- [Activity]:
Could the listing below be returned exactly, with its pictures left out?

- [Provided records]:
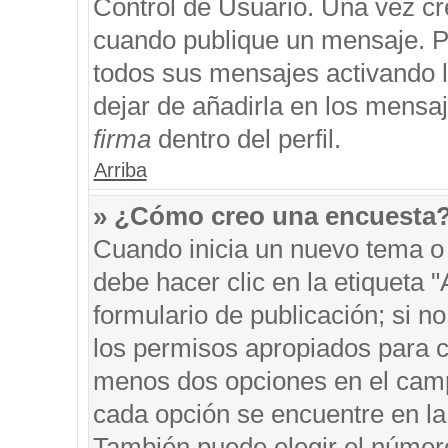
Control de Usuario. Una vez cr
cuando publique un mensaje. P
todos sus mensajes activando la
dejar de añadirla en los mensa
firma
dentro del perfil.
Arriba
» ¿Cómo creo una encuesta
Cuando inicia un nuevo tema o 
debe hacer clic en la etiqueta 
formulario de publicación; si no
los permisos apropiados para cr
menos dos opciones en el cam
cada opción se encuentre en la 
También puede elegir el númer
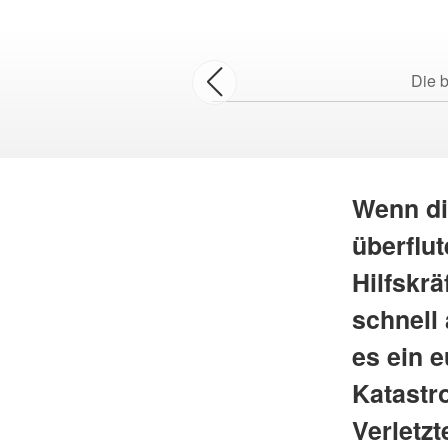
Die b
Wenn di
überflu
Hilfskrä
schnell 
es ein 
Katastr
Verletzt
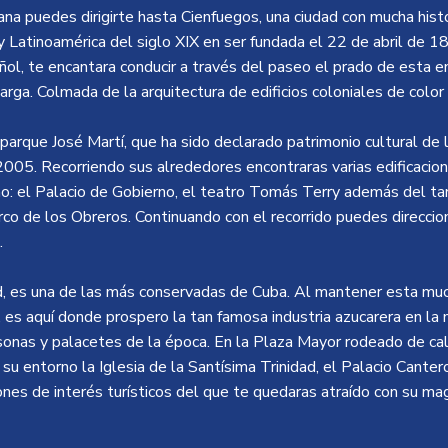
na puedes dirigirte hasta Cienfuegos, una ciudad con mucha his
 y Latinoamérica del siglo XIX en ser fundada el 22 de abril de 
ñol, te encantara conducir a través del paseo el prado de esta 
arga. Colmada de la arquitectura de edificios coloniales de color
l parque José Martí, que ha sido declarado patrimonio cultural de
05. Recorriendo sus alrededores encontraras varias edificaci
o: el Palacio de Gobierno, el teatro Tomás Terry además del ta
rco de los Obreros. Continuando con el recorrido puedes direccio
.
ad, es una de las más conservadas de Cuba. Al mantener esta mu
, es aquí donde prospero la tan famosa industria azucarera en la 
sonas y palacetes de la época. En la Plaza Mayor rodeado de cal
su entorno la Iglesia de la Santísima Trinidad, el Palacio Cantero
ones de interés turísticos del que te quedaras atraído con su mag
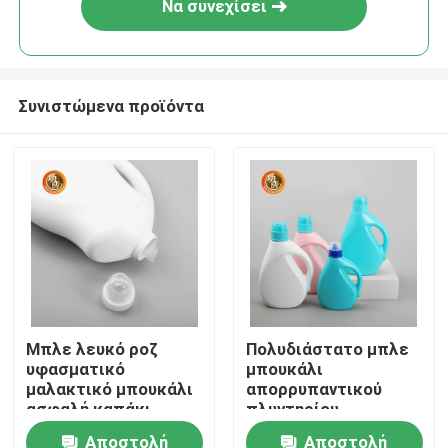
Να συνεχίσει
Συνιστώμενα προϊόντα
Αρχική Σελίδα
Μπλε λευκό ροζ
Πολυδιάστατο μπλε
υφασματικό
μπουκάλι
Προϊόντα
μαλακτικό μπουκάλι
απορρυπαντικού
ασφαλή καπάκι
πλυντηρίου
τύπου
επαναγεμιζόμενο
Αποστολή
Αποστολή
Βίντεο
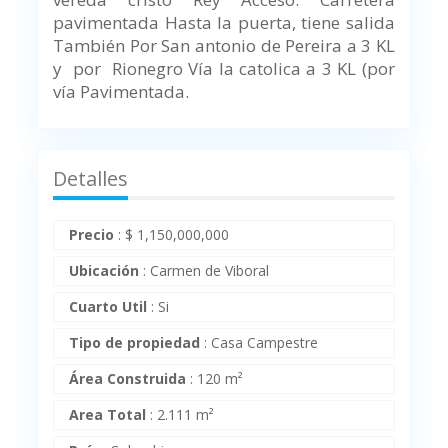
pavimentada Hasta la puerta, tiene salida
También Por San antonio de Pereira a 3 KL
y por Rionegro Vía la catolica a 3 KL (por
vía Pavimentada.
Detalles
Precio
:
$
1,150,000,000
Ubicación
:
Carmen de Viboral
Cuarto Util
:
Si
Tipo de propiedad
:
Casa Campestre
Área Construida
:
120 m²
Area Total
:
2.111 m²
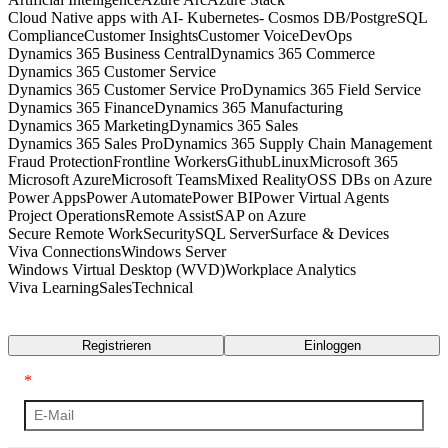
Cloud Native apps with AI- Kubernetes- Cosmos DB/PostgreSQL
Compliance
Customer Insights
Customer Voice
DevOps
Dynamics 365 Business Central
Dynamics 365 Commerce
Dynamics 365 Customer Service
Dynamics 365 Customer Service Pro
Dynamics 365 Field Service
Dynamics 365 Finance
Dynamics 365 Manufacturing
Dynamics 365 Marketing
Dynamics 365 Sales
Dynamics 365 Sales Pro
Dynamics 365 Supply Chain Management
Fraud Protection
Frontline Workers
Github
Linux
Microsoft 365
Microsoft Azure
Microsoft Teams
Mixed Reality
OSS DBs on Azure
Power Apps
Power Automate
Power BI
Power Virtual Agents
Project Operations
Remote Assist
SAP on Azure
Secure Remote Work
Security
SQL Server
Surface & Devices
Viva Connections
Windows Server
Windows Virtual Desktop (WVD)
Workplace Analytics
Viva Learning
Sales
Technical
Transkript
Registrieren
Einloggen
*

- [Answer below]:
Control de Usuario. Una vez cr
cuando publique un mensaje. P
todos sus mensajes activando la
dejar de añadirla en los mensa
firma
dentro del perfil.
Arriba
» ¿Cómo creo una encuesta
Cuando inicia un nuevo tema o 
debe hacer clic en la etiqueta 
formulario de publicación; si no
los permisos apropiados para cr
menos dos opciones en el cam
cada opción se encuentre en la 
También puede elegir el númer
Die b
Wenn di
überflu
Hilfskrä
schnell 
es ein 
Katastr
Verletzt
na puedes dirigirte hasta Cienfuegos, una ciudad con mucha his
 y Latinoamérica del siglo XIX en ser fundada el 22 de abril de 
ñol, te encantara conducir a través del paseo el prado de esta 
arga. Colmada de la arquitectura de edificios coloniales de color
l parque José Martí, que ha sido declarado patrimonio cultural de
05. Recorriendo sus alrededores encontraras varias edificaci
o: el Palacio de Gobierno, el teatro Tomás Terry además del ta
rco de los Obreros. Continuando con el recorrido puedes direccio
.
ad, es una de las más conservadas de Cuba. Al mantener esta mu
, es aquí donde prospero la tan famosa industria azucarera en la 
sonas y palacetes de la época. En la Plaza Mayor rodeado de cal
su entorno la Iglesia de la Santísima Trinidad, el Palacio Cantero
ones de interés turísticos del que te quedaras atraído con su mag
Να συνεχίσει
Συνιστώμενα προϊόντα
Αρχική Σελίδα
Μπλε λευκό ροζ
Πολυδιάστατο μπλε
υφασματικό
μπουκάλι
Προϊόντα
μαλακτικό μπουκάλι
απορρυπαντικού
ασφαλή καπάκι
πλυντηρίου
τύπου
επαναγεμιζόμενο
Αποστολή
Αποστολή
Βίντεο
pavimentada Hasta la puerta, tiene salida
También Por San antonio de Pereira a 3 KL
y por Rionegro Vía la catolica a 3 KL (por
vía Pavimentada.
Detalles
Precio
:
$
1,150,000,000
Ubicación
:
Carmen de Viboral
Cuarto Util
:
Si
Tipo de propiedad
:
Casa Campestre
Área Construida
:
120 m²
Area Total
:
2.111 m²
Cloud Native apps with AI- Kubernetes- Cosmos DB/PostgreSQL
Compliance
Customer Insights
Customer Voice
DevOps
Dynamics 365 Business Central
Dynamics 365 Commerce
Dynamics 365 Customer Service
Dynamics 365 Customer Service Pro
Dynamics 365 Field Service
Dynamics 365 Finance
Dynamics 365 Manufacturing
Dynamics 365 Marketing
Dynamics 365 Sales
Dynamics 365 Sales Pro
Dynamics 365 Supply Chain Management
Fraud Protection
Frontline Workers
Github
Linux
Microsoft 365
Microsoft Azure
Microsoft Teams
Mixed Reality
OSS DBs on Azure
Power Apps
Power Automate
Power BI
Power Virtual Agents
Project Operations
Remote Assist
SAP on Azure
Secure Remote Work
Security
SQL Server
Surface & Devices
Viva Connections
Windows Server
Windows Virtual Desktop (WVD)
Workplace Analytics
Viva Learning
Sales
Technical
Transkript
Registrieren
Einloggen
*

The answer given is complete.